MANIWAKI – Des parents et amis de Lac Barrière ont signifié tout leur amour et un grand attachement à Gracy Ratt-Jerome en l’honorant dans le cadre d’un dîner à l’orignal jeudi dernier au Centre Amitié Autochtone de Maniwaki.
«Aujourd’hui, nous célébrons ta beauté, ta force et tout l’amour que tu partages avec ta famille et toute la communauté de Lac Barrière. Nous sommes très reconnaissants pour tout ce que tu as fait pour nos jeunes, ceux qui vont nous guider dans le futur», a tenu à préciser Celine Thusky, animatrice de la cérémonie qui a suivi le dîner de groupe.

En toute humilité
Timide, un peu mal à son aise, Gracy Ratt-Jerome s’est amenée sur le podium, invitée par Celine Whiteduck qui l’a encensée dans un discours dont l’amour était indéniable envers cette femme, mère de six enfants, qui est née le 31 octobre 1962, cadette d’une famille de cinq enfants. Fille de Pierre Ratt et Marianne Chaussé, Gracy a deux sœurs, Pauline et Philomène et un frère, Thomas.
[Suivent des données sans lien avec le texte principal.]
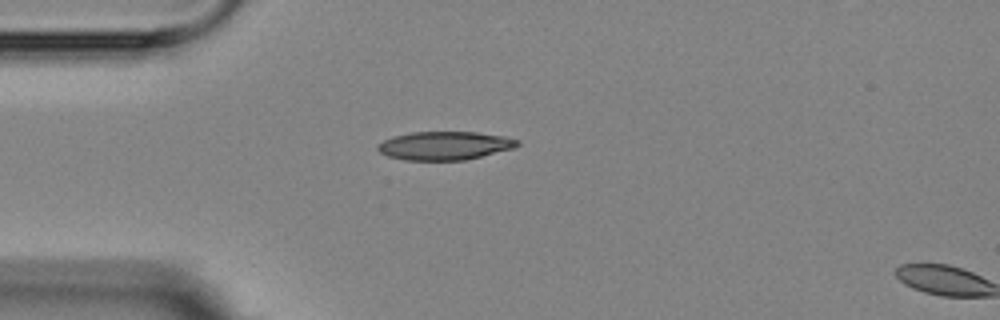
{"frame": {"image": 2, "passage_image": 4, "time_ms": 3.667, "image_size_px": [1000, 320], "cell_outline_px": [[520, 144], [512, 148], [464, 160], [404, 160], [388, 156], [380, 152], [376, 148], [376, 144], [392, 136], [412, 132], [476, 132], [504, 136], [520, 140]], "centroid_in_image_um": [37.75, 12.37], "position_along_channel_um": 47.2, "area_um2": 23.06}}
Ses grand-parents étaient Alexy Nottaway et Hermiline Chaussé. Gracy était toute petite quand sa mère, Marianne, est décédée. Elle a été élevée par Lena Jerome-Nottaway à Lac Barrière. La famille Jerome l’a accueillie avec beaucoup d’amour.
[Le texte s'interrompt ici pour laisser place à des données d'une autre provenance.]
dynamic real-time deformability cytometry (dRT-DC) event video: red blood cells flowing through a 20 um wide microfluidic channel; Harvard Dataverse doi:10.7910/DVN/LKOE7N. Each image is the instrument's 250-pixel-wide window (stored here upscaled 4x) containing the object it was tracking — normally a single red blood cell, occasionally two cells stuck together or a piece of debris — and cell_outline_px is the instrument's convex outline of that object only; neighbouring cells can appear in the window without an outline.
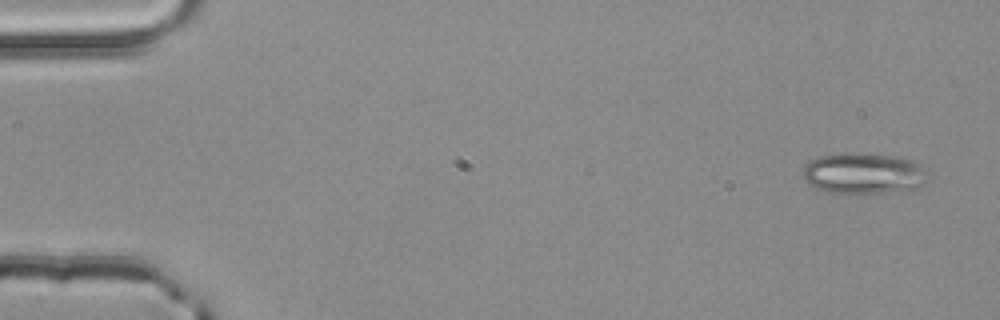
{"species": "common noctule bat (a hibernating species)", "species_latin": "Nyctalus noctula", "temperature_condition": "room temperature", "stored_images_in_passage": 4, "camera_frame_rate_fps": 3000, "um_per_image_px": 0.085, "animal": {"sex": "male", "body_mass_g": 20.4}, "frame": {"image": 1, "passage_image": 1, "time_ms": 0.0, "image_size_px": [1000, 320], "cell_outline_px": [[924, 184], [916, 188], [884, 192], [828, 192], [816, 188], [808, 184], [804, 180], [804, 164], [820, 156], [852, 152], [900, 156], [916, 160], [924, 164]], "centroid_in_image_um": [73.41, 14.7], "position_along_channel_um": 11.6, "area_um2": 29.71}}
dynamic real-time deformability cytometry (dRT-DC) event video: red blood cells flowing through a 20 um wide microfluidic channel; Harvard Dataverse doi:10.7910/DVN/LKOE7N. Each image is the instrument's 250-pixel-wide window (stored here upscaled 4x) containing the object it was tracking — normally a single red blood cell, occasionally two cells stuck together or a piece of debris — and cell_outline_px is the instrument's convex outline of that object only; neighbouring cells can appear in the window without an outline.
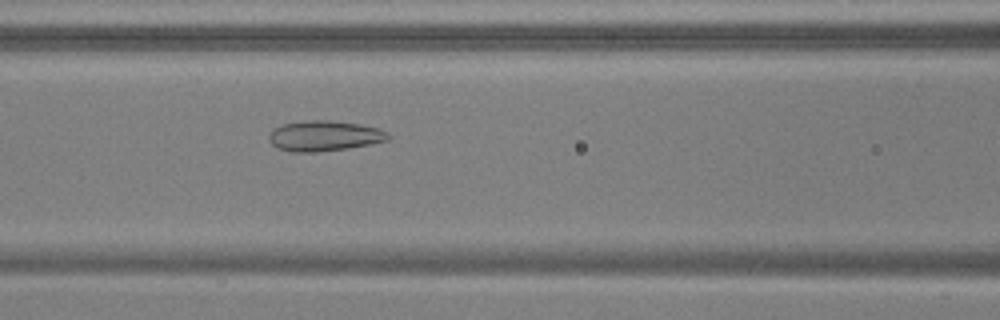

Lena lui a inculqué la connaissance de la langue algonquine à un point tel qu’elle a pris la relève en enseignant la langue à tous les jeunes de la communauté depuis une trentaine d’années. Persévérante dans son engagement, Gracy a été une véritable inspiration pour les gens de sa communauté. Tolérante, patiente, elle s’est engagée envers sa communauté en cherchant à améliorer la qualité de vie des familles du territoire en plus de travailler sur leur fierté dans l’apprentissage de la langue maternelle, l’algonquin.
«Gracy est une grande enseignante de notre culture. En plus d’enseigner la langue, Gracy s’est démarquée dans la couture de mocassins, de mitaines, de manteaux. C’est dans le plus profond respect de la nature qu’elle s’est engagée dans l’épanouissement de ses semblables. Pour toute cette expertise, nous sommes reconnaissants puisque nous sommes assurés que les jeunes qui suivront sauront nous diriger vers le futur grâce à toutes les connaissances que tu leur as refilées. Nous t’aimons beaucoup ma belle Gracy. Nous te remercions pour tout ce que tu fais pour nous», ajoute Celine Thusky.
Plusieurs personnalités de la communauté de Lac Rapide sont venues rendre hommage à Gracy. Une soixantaine de personnes ont fait le trajet Lac Rapide-Maniwaki, pour souligner cet hommage particulier à leur amie Gracy.
«C’est un bel hommage. Je ne suis pas habituée à tant d’attention. Je remercie tous les gens qui ont pensé à moi en cette Journée internationale des femmes.» L’idée d’honorer Gracy Whiteduck a été avancée par la directrice du Centre Amitié Autochtone de Maniwaki, Charlotte Commanda et les membres de l’équipe.

Gracy Ratt, au centre, est entourée de Celine Thusky, à droite, qui a animé la cérémonie en homnage à Gracy. On reconnaît également Leighann Cote.